The 3 Shades of Eternity

The German word “Steppenwolf” describes a kind of wolfhound, half wild animal, half domesticated pet. In Hermann Hesse’s 1927 novel of the same name, protagonist Harry Haller claims to be a specimen of this very variety, forever torn between an idealistic life outside society’s expectations and the comfort of hiding his values in plain sight.

If he could find the courage, Harry would write his soul out, live like a monk, or die on some principled hill, perhaps even literally. But he can’t, and so he resigns himself to only letting his lofty ideals shine through on occasion. While drinking with people at the pub, for example. Or when discussing politics over dinner. Or as he goes through any of the many humdrum, mundane repetitions of life most of us are bound to as well.

Of all the books I’ve read in the last 12 months, this nearly 100-year-old one has left the biggest mark on my soul. One lesson in particular stuck with me, and it starts taking shape when Harry notices an embellished painting of Johann Wolfgang von Goethe during a visit to an old friend’s house. Harry adores Goethe, a great of German literature, but he despises the stylized, framed icon sitting on a small round table like a piece of decoration. So much so, in fact, that by the time the after-dessert-drinks roll around, he starts arguing with his hosts about it until his only escape seems to be running out the door — which he promptly does.

#### [Problem to solve]
In the Steppenwolf text, write out everything from "The 3 Shades" down to "to as well.", swapping "wolfhound" for "hybrid hound".

#### [Material shown]
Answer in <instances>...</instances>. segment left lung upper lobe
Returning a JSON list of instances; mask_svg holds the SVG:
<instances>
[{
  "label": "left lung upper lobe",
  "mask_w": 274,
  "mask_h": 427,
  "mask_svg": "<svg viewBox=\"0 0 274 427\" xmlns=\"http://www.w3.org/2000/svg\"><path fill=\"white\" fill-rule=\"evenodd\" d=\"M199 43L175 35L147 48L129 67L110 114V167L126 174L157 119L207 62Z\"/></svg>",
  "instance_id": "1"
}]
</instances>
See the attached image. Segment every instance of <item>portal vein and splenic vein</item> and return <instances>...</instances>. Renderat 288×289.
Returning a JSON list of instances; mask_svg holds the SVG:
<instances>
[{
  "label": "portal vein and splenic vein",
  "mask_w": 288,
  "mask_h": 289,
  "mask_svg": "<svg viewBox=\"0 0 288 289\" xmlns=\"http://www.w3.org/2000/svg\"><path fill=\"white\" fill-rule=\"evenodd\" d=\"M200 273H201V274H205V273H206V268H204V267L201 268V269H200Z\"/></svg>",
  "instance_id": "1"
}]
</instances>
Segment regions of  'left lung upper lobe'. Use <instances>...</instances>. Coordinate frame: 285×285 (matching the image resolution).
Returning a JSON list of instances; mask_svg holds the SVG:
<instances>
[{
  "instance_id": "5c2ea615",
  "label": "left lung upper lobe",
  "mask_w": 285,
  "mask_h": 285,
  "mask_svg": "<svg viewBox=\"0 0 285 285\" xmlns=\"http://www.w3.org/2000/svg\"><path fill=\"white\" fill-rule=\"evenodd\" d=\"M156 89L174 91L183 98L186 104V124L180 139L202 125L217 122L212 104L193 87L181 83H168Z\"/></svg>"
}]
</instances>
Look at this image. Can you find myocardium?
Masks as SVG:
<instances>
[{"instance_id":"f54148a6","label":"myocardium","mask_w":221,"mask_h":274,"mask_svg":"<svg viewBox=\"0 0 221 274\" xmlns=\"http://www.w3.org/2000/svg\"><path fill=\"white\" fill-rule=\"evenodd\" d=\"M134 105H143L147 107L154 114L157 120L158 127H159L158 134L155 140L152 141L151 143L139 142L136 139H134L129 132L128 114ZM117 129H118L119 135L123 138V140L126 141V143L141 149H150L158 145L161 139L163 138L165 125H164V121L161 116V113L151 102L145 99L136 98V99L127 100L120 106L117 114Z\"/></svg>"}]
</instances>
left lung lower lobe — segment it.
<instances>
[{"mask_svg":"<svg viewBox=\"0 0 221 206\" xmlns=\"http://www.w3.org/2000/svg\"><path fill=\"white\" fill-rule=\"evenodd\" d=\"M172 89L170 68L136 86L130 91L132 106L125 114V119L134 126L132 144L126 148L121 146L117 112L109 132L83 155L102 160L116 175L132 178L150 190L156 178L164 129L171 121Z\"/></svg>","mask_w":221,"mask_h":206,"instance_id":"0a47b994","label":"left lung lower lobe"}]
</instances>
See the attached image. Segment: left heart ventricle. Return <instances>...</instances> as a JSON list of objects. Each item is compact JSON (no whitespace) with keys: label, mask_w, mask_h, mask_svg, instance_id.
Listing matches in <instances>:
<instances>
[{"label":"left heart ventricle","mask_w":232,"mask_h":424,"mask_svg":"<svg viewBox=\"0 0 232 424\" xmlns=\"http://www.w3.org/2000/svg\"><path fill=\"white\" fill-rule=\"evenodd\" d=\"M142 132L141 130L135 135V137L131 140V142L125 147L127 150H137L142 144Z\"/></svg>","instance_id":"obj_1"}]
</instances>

#### [Written answer]
The 3 Shades of Eternity

The German word “Steppenwolf” describes a kind of hybrid hound, half wild animal, half domesticated pet. In Hermann Hesse’s 1927 novel of the same name, protagonist Harry Haller claims to be a specimen of this very variety, forever torn between an idealistic life outside society’s expectations and the comfort of hiding his values in plain sight.

If he could find the courage, Harry would write his soul out, live like a monk, or die on some principled hill, perhaps even literally. But he can’t, and so he resigns himself to only letting his lofty ideals shine through on occasion. While drinking with people at the pub, for example. Or when discussing politics over dinner. Or as he goes through any of the many humdrum, mundane repetitions of life most of us are bound to as well.